PETITIONER: Braunstein
RESPONDENT: Commissioner
LOCATION: Clauson's Inn

DECIDED BY: Warren Court (1962-1965)
LOWER COURT: United States Court of Appeals for the Second Circuit

CITATION: 374 US 65 (1963)
ARGUED: Apr 29, 1963
DECIDED: Jun 10, 1963

Facts of the case


Media for Braunstein v. Commissioner

Audio Transcription for Oral Argument - April 29, 1963 in Braunstein v. Commissioner

Earl Warren:


Louis Eisenstein:

Mr. Chief Justice, may it please the Court.

This case is an income tax case, which is here on a writ of certiorari to the Court of Appeals for the Second Circuit.

There are three tax payers involved and the taxable year is 1950.

The asserted deficiencies come to about $500,000.

The resolution of the dispute before the Court turns on the meaning and application of Section 117(m) of the Internal Revenue Code of 1939.

Section 117(m) deals with tax avoidance through so called collapsible corporations.

This avoidance consists of realizing the everyday ordinary income from property as a capital gain through the device of incorporation and a disposition of stock.

In other words, the device is designed to take unfair advantage, as President Truman put it, of the difference between the ordinary income tax rates and the capital gain rate.

I will now briefly summarize the relevant facts, which I gather are not in dispute, and then I will turn to the statute.

The three tax payers are Benjamin Braunstein, Benjamin Neisloss, and Harry Neisloss.

For many years starting in 1919, the Neisloss’s and then the Neisloss’s and Braunstein were engaged in holding and managing investments in real estate.

In the 1920’s, the Neisloss’s through corporation acquired an improved commercial properties, and they also purchased parcels of land for development.

Then between 1930 and 1948, the Neisloss’s and then the Neisloss’s and Braunstein built, held, and operated multiple dwelling apartments and commercial properties all through corporations.

In every case, the stock as well as the underlying property was held as a long-term investment.

In a number of instances the holdings were retained for as long as nine, ten, and 15 years.

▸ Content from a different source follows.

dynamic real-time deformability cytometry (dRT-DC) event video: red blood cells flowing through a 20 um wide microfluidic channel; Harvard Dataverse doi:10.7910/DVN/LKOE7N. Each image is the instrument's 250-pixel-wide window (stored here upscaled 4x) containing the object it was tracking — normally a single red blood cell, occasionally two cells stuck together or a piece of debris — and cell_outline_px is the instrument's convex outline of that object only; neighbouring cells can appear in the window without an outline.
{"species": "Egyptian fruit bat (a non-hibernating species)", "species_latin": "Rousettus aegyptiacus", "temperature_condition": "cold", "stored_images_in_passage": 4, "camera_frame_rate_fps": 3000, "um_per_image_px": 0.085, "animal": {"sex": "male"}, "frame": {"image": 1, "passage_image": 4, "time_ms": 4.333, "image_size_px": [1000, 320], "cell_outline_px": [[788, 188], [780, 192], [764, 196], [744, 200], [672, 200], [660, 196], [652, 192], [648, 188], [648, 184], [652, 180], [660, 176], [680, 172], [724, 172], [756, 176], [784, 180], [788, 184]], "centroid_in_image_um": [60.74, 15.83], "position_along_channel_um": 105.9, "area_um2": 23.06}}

Five of the projects were multiple dwelling developments financed under Section 608 of the National Housing Act.

Now this case involves another FHA rental development.

In March 1948, the taxpayers organized two corporations to build and operate a development known as Oakland Gardens.

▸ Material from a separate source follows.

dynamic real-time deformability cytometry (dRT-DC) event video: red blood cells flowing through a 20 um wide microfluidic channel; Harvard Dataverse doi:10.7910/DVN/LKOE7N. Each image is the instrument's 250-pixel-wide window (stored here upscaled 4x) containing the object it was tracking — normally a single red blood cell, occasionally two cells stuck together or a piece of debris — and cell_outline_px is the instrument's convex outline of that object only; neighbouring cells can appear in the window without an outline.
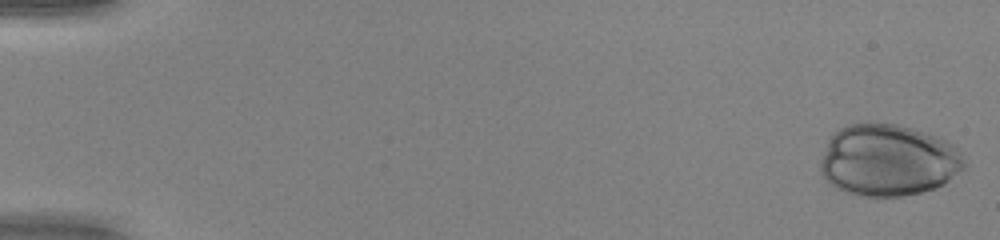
{"species": "human", "species_latin": "Homo sapiens", "temperature_condition": "warm", "stored_images_in_passage": 43, "camera_frame_rate_fps": 3000, "um_per_image_px": 0.085, "donor": {"sex": "female"}, "frame": {"image": 1, "passage_image": 1, "time_ms": 0.0, "image_size_px": [1000, 240], "cell_outline_px": [[968, 164], [964, 168], [944, 184], [936, 188], [920, 192], [900, 196], [864, 196], [844, 192], [836, 188], [820, 172], [820, 160], [828, 140], [840, 128], [848, 124], [896, 124], [912, 128], [924, 132], [944, 140], [952, 144], [960, 152]], "centroid_in_image_um": [75.5, 13.63], "position_along_channel_um": 9.5, "area_um2": 59.82}}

Each taxpayer owned a third of the common stock in each corporation.

Construction started in April, 1948 and the buildings were completed and ready for occupancy between September 1948 and June 1949.

In May 1950, the taxpayers were approached by brokers on behalf of certain prospective purchasers.

In June 1950, the taxpayers agreed to sell their stock and the sale was eventually consummated through a sale of stock in November 1950.

After the sale, the taxpayers remained active in the construction and operation of rental properties held as long-term investments.

They continued to own and operate four FHA developments, which had been built before Oakland Gardens.

They built a shopping center, a number of stores, and a large apartment house, and they also remodeled apartments all as a source of rental income.

They have never held rental property for sale to customers in the ordinary course of business.

It is clear, if they had owned the development as individuals their profit on its disposition would have clearly been a capital gain and it is equally clear that the corporations did not hold the development for sale.

Potter Stewart:

The Government agree with you on both of those, you mentioned?

Louis Eisenstein:

We notice that in its brief in the Supreme Court the government has suggested that if we are right on the main issues then case should be remanded and I would gather that they mean a remanding with respect to this point.